• _TRECHO DO DOCUMENTO_:
★ ★ ★ ★
O Professor Silvio Melhado é uma figura destacada na área de gestão de projetos, com uma formação sólida em Engenharia Civil e Arquitetura e uma carreira marcada por seu envolvimento em planejamento e orçamento de projetos.
Completando, em 2024, 30 anos desde o seu doutorado, ele conta sobre porque escolheu se especializar em gestão de projetos motivado pela percepção de que muitos dos problemas enfrentados nos projetos não se deviam a falhas técnicas, mas à gestão. Durante seu doutorado, a introdução das normas ISO 9000 despertou grande interesse sobre como aplicar a gestão da qualidade aos projetos de arquitetura e engenharia, o que o levou a focar em melhorar a qualidade dos processos de projeto por meio de uma gestão mais eficiente.
Ao longo da conversa que tivemos com ele, dois pontos se destacam.
Primeiro, Melhado enfatiza a importância crescente da gestão de projetos ao longo das últimas décadas, especialmente com a adoção de novas tecnologias e metodologias como BIM (Building Information Modeling) e Inteligência Artificial. Este foi, inclusive, um ponto destacado pela engenheira Kalindi Duarte em sua entrevista para a Grua Insights.
Segundo, ele ressalta que a educação continuada é essencial para a formação de bons gestores de projetos, complementando as lacunas deixadas pelos cursos de graduação que tradicionalmente focam mais em aspectos técnicos. Ele acredita que a combinação de experiência prática com formação contínua é vital para a evolução e sucesso dos profissionais na área de gestão de projetos.
★ ★ ★ ★
• _MATERIAL FORNECIDO_:
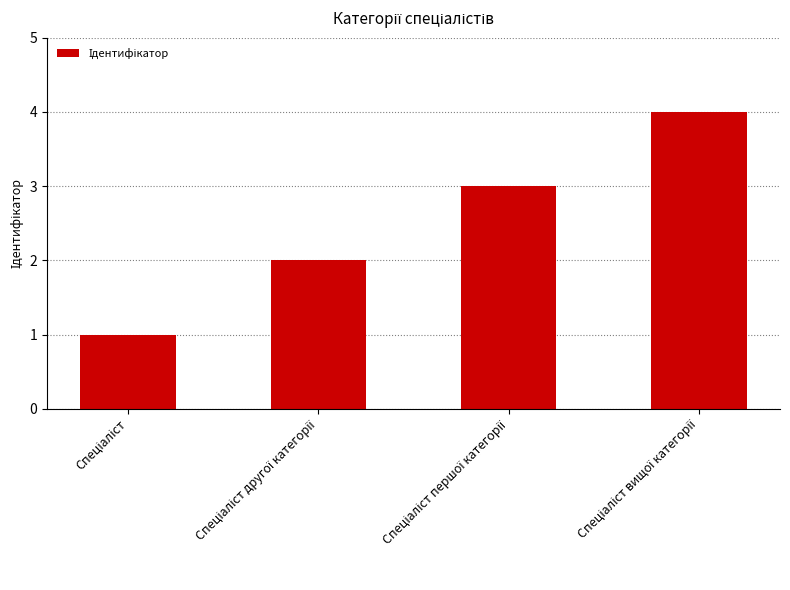

What is the difference between the maximum and minimum values?

3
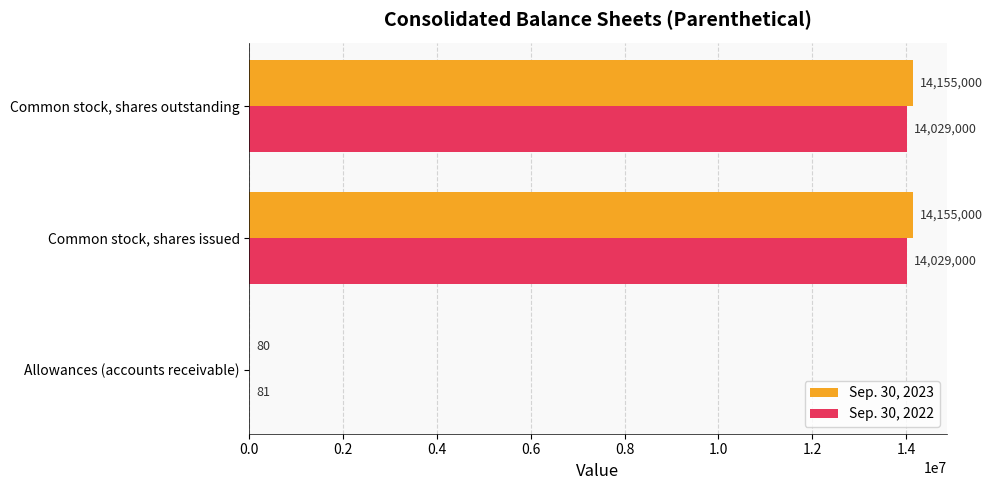

What value does the Sep. 30, 2023 series have at Allowances (accounts receivable), to the nearest 50?

100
★ ★ ★ ★
• _O QUE SE PEDE_:
No trecho sobre o Professor Silvio Melhado, qual fato ocorrido durante o doutorado dele despertou grande interesse sobre a aplicação da gestão da qualidade aos projetos de arquitetura e engenharia?

• _RESPOSTA REDIGIDA_:
A introdução das normas ISO 9000.